* _Activity_
Start with the first line of the records below. Output each line exactly, ending with the one that contains "### Product Development Cycle".

Stored data:
►

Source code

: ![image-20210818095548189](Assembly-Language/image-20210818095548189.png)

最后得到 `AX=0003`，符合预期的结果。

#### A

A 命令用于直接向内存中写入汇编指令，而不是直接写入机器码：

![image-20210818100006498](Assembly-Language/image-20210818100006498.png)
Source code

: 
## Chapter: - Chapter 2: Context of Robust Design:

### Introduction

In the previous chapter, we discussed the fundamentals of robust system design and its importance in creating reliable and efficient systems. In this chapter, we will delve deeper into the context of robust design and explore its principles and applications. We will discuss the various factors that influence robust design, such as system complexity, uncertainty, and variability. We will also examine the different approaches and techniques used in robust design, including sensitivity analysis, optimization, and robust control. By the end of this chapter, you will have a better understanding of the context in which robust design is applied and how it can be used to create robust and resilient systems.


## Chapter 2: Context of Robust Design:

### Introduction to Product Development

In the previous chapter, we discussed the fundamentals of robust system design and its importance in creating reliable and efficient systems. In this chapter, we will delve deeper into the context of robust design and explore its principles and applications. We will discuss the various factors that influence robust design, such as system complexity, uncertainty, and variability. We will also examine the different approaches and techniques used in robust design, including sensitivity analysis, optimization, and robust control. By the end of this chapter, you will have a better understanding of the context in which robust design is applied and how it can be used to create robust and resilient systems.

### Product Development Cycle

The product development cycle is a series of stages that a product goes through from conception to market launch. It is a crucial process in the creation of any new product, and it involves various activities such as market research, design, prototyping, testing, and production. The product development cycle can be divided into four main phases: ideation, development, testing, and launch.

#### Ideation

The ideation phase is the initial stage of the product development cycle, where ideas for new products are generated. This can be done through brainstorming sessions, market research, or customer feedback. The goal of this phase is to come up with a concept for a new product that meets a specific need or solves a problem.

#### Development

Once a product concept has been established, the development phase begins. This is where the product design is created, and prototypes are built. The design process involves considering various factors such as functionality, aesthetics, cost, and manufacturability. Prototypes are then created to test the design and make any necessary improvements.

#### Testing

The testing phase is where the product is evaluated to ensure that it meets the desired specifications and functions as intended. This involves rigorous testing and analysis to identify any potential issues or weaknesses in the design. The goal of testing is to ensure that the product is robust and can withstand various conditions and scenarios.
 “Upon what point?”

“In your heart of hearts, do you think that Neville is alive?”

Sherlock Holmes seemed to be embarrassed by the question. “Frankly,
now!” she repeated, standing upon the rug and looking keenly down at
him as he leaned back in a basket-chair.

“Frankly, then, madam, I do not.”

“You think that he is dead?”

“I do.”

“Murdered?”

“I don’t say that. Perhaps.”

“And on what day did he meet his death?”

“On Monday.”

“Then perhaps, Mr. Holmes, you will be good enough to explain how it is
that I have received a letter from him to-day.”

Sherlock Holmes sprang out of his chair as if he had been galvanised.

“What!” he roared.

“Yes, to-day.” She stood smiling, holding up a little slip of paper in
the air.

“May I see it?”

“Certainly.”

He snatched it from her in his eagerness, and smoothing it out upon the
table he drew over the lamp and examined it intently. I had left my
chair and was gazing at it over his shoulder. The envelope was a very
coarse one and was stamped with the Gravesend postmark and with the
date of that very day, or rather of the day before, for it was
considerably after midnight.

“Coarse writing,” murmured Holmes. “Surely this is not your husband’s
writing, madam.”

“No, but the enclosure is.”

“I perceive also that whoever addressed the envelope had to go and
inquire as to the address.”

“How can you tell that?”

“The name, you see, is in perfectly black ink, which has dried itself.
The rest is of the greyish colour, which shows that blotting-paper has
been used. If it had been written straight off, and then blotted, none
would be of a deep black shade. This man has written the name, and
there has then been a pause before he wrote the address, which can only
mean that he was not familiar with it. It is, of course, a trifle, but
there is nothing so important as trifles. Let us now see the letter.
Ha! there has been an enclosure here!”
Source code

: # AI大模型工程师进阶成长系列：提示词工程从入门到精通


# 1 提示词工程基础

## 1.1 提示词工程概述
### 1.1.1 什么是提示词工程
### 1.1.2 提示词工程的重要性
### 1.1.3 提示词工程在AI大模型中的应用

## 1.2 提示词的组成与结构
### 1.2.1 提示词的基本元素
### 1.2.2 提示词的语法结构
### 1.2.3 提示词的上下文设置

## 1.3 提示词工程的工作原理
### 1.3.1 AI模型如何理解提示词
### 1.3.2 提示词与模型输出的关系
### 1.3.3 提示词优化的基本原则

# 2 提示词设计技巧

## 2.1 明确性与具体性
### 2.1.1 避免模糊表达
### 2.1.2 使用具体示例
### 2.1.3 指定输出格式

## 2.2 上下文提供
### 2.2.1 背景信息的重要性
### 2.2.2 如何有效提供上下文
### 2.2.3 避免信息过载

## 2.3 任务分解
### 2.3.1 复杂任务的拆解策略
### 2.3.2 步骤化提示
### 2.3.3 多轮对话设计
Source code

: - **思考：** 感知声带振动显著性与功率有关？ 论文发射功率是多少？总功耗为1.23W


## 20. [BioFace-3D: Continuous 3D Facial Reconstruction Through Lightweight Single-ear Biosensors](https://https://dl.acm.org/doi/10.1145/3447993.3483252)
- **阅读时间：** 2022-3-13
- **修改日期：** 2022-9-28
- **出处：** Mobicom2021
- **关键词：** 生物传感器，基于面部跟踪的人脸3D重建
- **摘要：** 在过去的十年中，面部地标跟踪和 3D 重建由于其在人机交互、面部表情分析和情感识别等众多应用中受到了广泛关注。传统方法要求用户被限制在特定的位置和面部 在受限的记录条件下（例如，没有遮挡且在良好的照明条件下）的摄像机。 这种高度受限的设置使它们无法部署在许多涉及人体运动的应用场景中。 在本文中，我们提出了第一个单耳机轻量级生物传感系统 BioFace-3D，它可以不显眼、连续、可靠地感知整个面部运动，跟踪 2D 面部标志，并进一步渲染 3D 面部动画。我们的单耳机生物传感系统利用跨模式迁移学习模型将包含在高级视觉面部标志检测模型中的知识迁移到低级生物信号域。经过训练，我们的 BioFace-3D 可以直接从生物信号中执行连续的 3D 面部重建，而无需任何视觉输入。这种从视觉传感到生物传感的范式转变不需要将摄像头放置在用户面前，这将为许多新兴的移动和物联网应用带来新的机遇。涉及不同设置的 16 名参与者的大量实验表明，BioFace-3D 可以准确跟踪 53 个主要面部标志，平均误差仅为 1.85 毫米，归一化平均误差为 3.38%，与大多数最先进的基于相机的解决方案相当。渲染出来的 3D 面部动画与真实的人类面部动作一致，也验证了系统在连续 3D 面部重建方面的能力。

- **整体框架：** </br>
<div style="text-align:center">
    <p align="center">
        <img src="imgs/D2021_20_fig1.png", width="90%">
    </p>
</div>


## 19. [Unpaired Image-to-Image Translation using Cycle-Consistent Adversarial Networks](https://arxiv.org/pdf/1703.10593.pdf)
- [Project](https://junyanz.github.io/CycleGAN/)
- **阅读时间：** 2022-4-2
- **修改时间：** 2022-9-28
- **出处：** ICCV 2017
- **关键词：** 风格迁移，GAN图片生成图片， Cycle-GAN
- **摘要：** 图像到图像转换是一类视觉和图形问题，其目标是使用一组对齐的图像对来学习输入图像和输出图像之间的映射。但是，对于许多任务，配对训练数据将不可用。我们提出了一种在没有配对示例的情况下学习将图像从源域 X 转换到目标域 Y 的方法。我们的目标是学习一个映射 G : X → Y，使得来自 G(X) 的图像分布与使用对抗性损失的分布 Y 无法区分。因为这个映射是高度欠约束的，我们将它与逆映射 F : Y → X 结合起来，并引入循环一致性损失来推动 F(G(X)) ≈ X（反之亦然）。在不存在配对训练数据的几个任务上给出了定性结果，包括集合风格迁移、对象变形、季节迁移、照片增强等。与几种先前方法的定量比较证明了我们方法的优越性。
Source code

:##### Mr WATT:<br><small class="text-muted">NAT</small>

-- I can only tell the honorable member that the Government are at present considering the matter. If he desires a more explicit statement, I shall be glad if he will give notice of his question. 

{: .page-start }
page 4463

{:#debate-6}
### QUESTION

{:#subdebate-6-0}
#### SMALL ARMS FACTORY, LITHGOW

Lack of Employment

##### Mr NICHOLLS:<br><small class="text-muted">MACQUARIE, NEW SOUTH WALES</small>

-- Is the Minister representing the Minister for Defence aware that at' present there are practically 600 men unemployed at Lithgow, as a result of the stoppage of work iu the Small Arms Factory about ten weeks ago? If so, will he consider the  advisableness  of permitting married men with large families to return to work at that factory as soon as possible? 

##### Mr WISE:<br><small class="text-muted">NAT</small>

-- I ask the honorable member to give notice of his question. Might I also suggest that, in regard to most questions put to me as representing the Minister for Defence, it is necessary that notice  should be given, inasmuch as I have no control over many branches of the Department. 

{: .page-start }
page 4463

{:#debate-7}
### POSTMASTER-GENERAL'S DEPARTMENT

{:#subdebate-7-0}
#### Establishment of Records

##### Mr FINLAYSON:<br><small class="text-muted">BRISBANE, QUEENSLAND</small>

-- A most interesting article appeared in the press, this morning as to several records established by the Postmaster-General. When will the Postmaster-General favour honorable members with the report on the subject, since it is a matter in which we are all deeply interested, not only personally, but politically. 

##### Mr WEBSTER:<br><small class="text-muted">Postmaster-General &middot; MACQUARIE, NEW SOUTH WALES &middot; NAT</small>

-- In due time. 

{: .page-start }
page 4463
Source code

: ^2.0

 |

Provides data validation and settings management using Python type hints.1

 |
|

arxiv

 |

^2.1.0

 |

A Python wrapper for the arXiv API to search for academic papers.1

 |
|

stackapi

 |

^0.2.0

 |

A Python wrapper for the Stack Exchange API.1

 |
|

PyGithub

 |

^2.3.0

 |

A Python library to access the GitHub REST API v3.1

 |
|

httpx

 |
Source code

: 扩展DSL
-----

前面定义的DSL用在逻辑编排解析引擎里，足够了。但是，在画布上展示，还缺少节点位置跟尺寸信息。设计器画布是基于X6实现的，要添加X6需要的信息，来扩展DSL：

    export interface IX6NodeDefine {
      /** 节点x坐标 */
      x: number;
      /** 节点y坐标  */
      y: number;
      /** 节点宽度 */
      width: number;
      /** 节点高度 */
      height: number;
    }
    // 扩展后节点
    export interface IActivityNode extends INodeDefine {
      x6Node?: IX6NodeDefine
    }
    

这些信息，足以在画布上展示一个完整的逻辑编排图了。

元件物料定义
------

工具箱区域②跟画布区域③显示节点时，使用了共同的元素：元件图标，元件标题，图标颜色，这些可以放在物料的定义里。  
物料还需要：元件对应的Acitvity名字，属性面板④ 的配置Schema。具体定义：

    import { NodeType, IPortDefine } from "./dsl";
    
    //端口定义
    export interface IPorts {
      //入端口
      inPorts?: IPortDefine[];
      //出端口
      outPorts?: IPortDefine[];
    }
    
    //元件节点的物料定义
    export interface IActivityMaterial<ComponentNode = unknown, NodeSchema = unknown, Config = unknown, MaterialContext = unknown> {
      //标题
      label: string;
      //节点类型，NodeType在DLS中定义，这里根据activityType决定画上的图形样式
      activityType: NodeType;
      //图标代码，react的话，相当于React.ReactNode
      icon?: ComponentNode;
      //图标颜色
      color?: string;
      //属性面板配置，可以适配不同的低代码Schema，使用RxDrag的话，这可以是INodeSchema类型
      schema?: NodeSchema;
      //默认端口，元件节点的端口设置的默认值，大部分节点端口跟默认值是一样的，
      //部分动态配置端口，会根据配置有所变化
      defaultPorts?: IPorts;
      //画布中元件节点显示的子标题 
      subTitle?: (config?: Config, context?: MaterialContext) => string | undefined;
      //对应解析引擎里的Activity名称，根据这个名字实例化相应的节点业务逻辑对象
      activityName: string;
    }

◄

* _Solution to this task_
Source code

: ![image-20210818095548189](Assembly-Language/image-20210818095548189.png)

最后得到 `AX=0003`，符合预期的结果。

#### A

A 命令用于直接向内存中写入汇编指令，而不是直接写入机器码：

![image-20210818100006498](Assembly-Language/image-20210818100006498.png)
Source code

: 
## Chapter: - Chapter 2: Context of Robust Design:

### Introduction

In the previous chapter, we discussed the fundamentals of robust system design and its importance in creating reliable and efficient systems. In this chapter, we will delve deeper into the context of robust design and explore its principles and applications. We will discuss the various factors that influence robust design, such as system complexity, uncertainty, and variability. We will also examine the different approaches and techniques used in robust design, including sensitivity analysis, optimization, and robust control. By the end of this chapter, you will have a better understanding of the context in which robust design is applied and how it can be used to create robust and resilient systems.


## Chapter 2: Context of Robust Design:

### Introduction to Product Development

In the previous chapter, we discussed the fundamentals of robust system design and its importance in creating reliable and efficient systems. In this chapter, we will delve deeper into the context of robust design and explore its principles and applications. We will discuss the various factors that influence robust design, such as system complexity, uncertainty, and variability. We will also examine the different approaches and techniques used in robust design, including sensitivity analysis, optimization, and robust control. By the end of this chapter, you will have a better understanding of the context in which robust design is applied and how it can be used to create robust and resilient systems.

### Product Development Cycle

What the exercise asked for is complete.